----- DATA SECTION

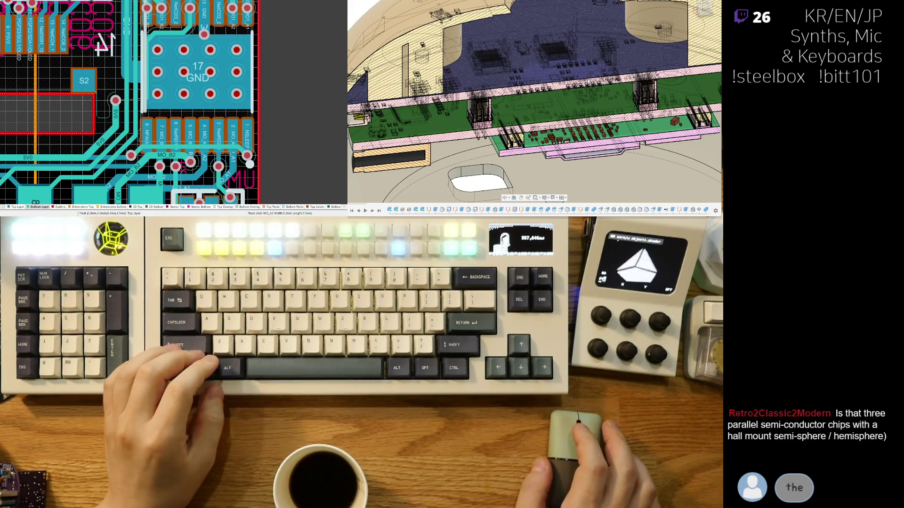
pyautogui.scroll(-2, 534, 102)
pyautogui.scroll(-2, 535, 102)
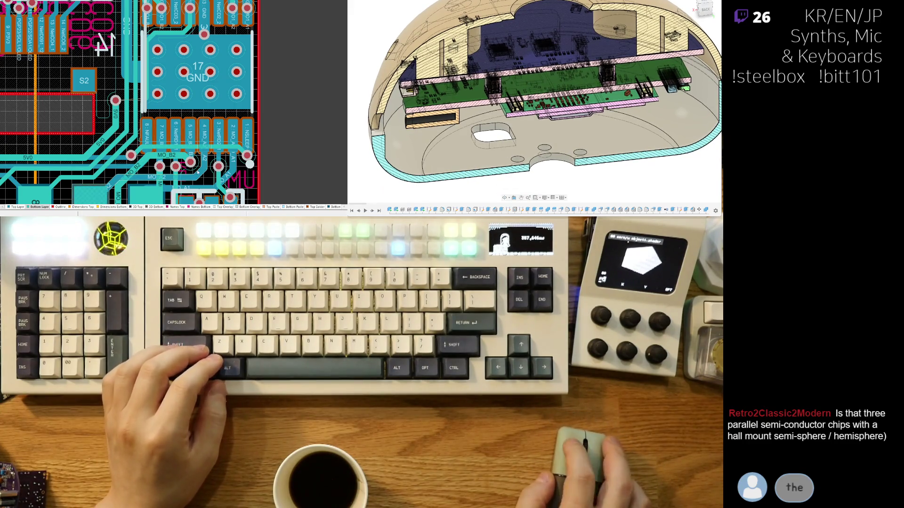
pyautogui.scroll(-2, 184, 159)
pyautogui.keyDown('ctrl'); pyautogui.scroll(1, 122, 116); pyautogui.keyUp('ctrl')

----------
----- DATA SECTION

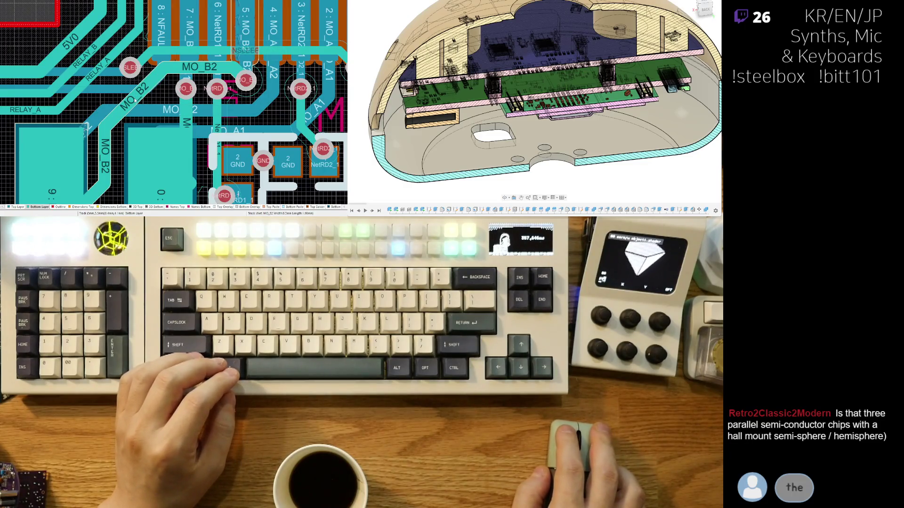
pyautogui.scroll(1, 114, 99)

----------
----- DATA SECTION

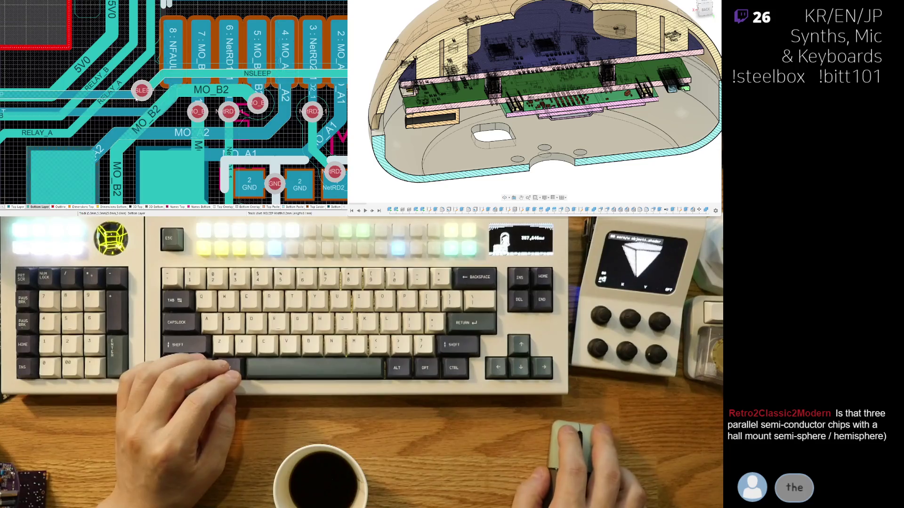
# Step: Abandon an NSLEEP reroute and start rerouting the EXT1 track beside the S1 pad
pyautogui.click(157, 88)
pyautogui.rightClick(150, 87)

----------

REQUIREMENT ::
Only the lines starting at the one that includes "pyautogui.scroll(-2, 534, 102)" and ending at the one that includes "pyautogui.keyDown('ctrl'); pyautogui.scroll(1, 122, 116);" should be retyped, exactly, from the records above; no pictures.

EXERCISE SOLUTION ::
pyautogui.scroll(-2, 534, 102)
pyautogui.scroll(-2, 535, 102)
pyautogui.scroll(-2, 184, 159)
pyautogui.keyDown('ctrl'); pyautogui.scroll(1, 122, 116); pyautogui.keyUp('ctrl')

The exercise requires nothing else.